* Document section
########################################
Don't be that guy. Just don't.

With great esports comes great bigotry. Not quite the snappiest of mottos, but relevant to Rainbow Six Siege, which has gone from strength to strength this past year at the cost of an increasingly ornery playerbase. In an attempt to help reduce the awfulness of public play, Ubisoft have outlined plans for the coming year to keep both verbal and mechanical abuse to a minimum.

Almost certainly prompted by the recent slew of news stories about high-profile esports stars and YouTubers dropping racial slurs in livestreamed events, Ubisoft Montreal have announced that they're currently studying and tracking the frequency with which their players are acting like complete prats in public chat. In addition to probably being horrified by the numbers coming in, they're using these figures to assign short term bans, along with warnings to stop saying awful things in public.

Be like Tachanka: Express your frustrations as productive violence!

On the player's side of things, they plan on introducing a text chat mute function, for when you encounter someone so insistent on making a fool of themselves that they'll type themselves into a hole once they realize that nobody is listening on the voice channel. Coming later still is an automated chat filter which (from the sounds of it) cannot be disabled. If you start randomly dropping slurs, you'll find your chat edited, and also receive a warning. Repeatedly setting off the system will also attract the attention of human moderators, so... don't do that. Please? Thank you.
########################################
* Data extract

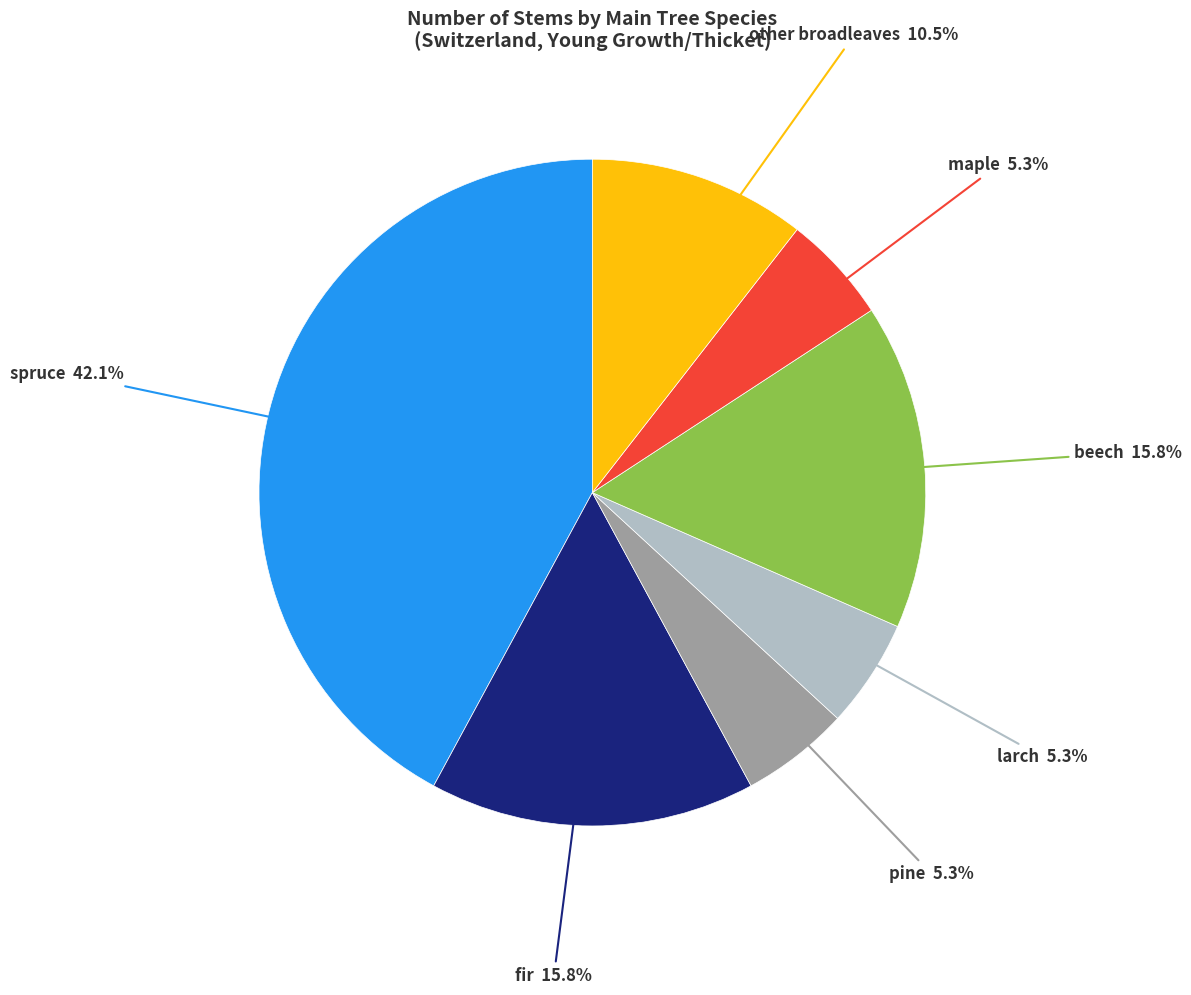

Does any single category account for the majority?

No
########################################
* Your instructions
Continue the article on Ubisoft's plans to curb abuse in Rainbow Six Siege, starting after its final paragraph.

* Solved problem
Mechanically, the last resort of awful people in Rainbow Six Siege is teamkilling. While you could intentionally act as dead weight for your team if you're feeling really passive aggressive, most would rather just put a bullet in the back of a teammate's head at the start of the match. While frequent or obvious teamkilling can already get you automatically kicked from a match, Ubisoft say they're going to be tracking frequent offenders via some new metrics in order to hopefully reduce this behavior, too.

All this is apparently just the tip of the iceberg, and their immediate, short-term solutions to a rather deep-seated problem. While they're not giving out the details quite yet, they do promise that they're looking at this as a long-term issue to be fixed gradually over time. It's good to see them at least being proactive on the subject, unprompted by any specific scandal within the Rainbow Six competitive scene. More studios could do with following their lead.